A methodology for the characterization of portable sensors for air quality measure with the goal of deployment in citizen science
Baptiste Languille, Valérie Gros, Nicolas Bonnaire, Clément Pommier, Cécile Honoré, Christophe Debert, Laurent Gauvin, Salim Srairi, Isabella Annesi-Maesano, Basile Chaix & Karine Zeitouni. A methodology for the characterization of portable sensors for air quality measure with the goal of deployment in citizen science. Science of the Total Environment. 22 November 2019. https://doi.org/10.1016/j.scitotenv.2019.134698
Abstract
The field of small air quality sensors is of growing interest within the scientific community, especially because this new technology is liable to improve air pollutant monitoring as well as be used for personal exposure quantification. Amongst the myriad existing devices, the performances are highly variable; this is why the sensors must be rigorously assessed before deployment, according to the intended use. This study is included in the Polluscope project; its purpose is to quantify personal exposure to air pollutants by using portable sensors. This paper designs and applies a methodology for the evaluation of portable air quality sensors to eight devices measuring PM, BC, NO2 and O3. The dedicated testing protocol includes static ambient air measurements compared with reference instruments, controlled chamber and mobility tests, as well as reproducibility evaluation. Three sensors (AE51, Cairclip and Canarin) were retained to be used for the field campaigns. The reliability of their performances were robustly quantified by using several metrics. These three devices (for a total of 36 units) were deployed to be worn by volunteers for a week. The results show the ability of sensors to discriminate between different environments (i.e., cooking, commuting or in an office). This work demonstrates, first, the ability of the three selected sensors to deliver data reliable enough to enable personal exposure estimations, and second, the robustness of this testing methodology.

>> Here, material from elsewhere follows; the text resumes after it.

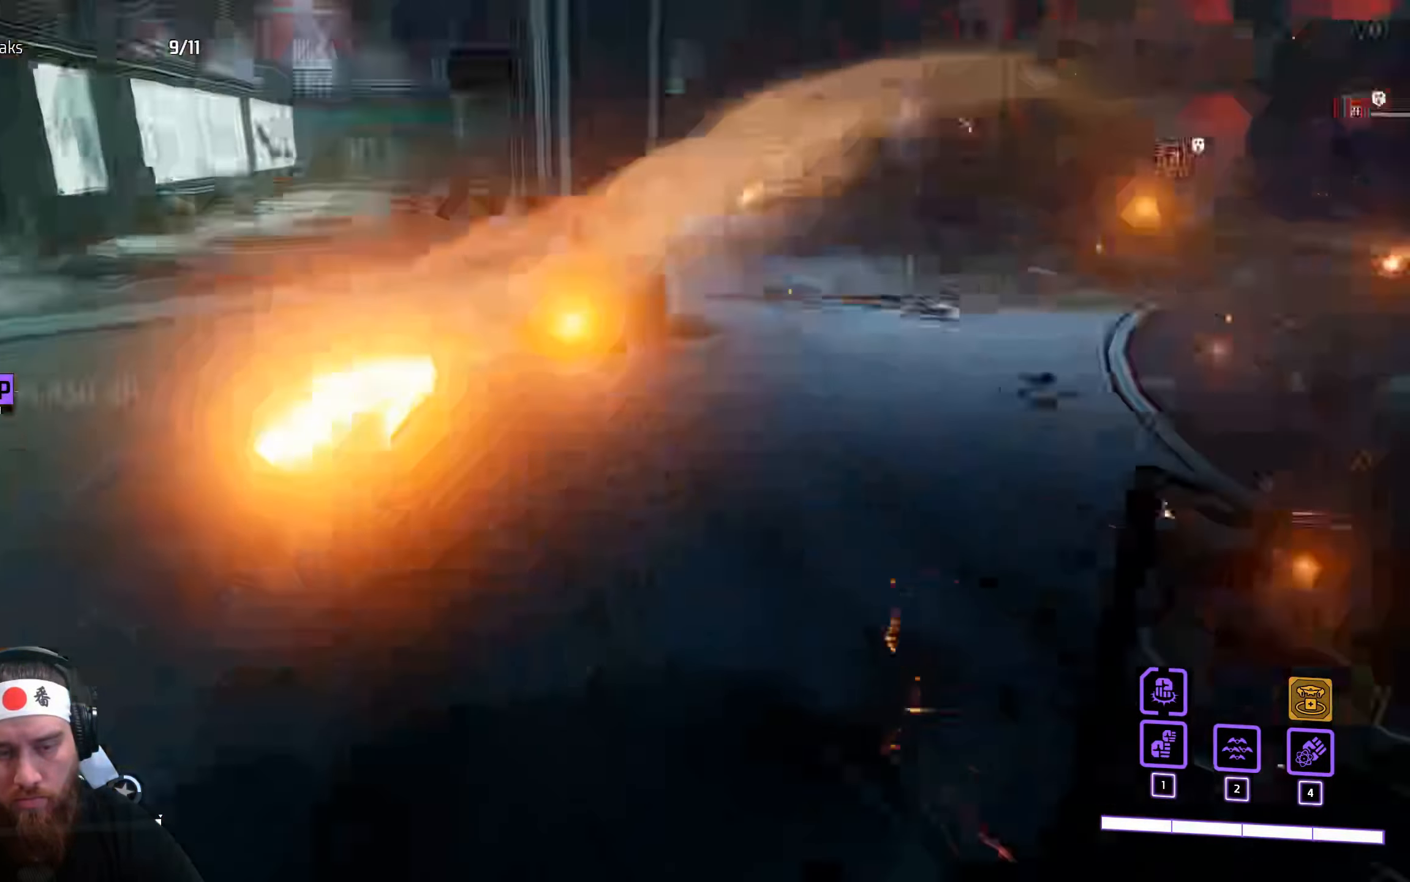
{"keys": ["a", "shift", "w"], "mouse": [], "events": [[484, "shift", "down"]]}
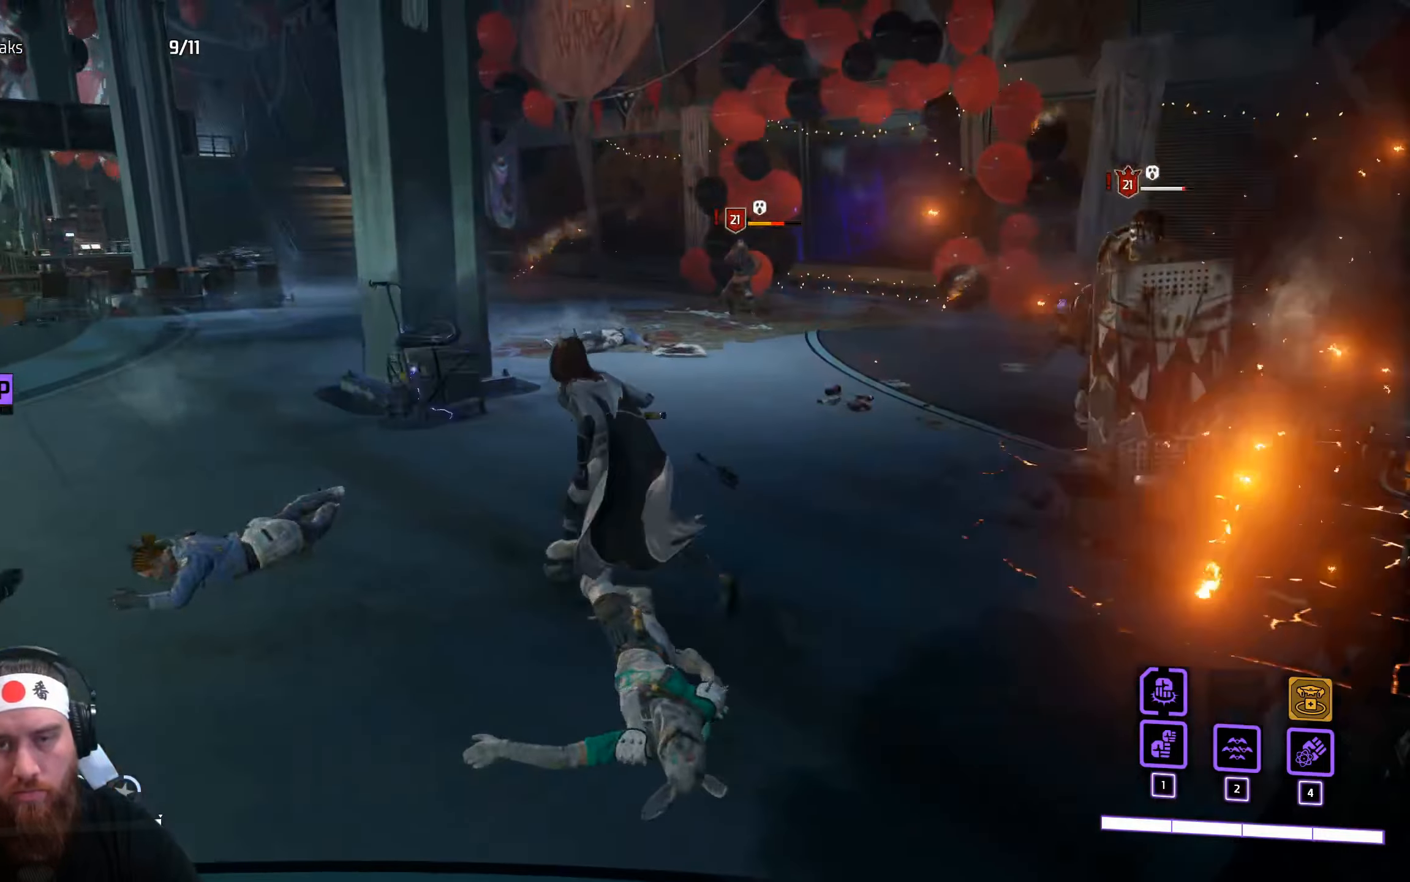
{"keys": ["a", "shift", "w"], "mouse": [], "events": []}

Fig. 1. Routes for the mobility tests (plotted in red and blue). Sources: actualitix, and OpenStreetMap (modified). (For interpretation of the references to colour in this figure legend, the reader is referred to the web version of this article.)
Keywords
Paris region, Black carbon, Nitrogen oxides, Particulate matter, Personal exposure, Mobile measurements
Highlights
- Small sensors for personal exposure monitoring are of questionable accuracy.
- A robust methodology was designed and used to select and assess sensors.
- Eight portable sensors were tested, three (AE51, Cairclip, Canarin) were selected.
- The sensors were approved for personal exposure monitoring (BC, NO2, PM)
- First results from a feasibility campaign involving 15 volunteers are presented.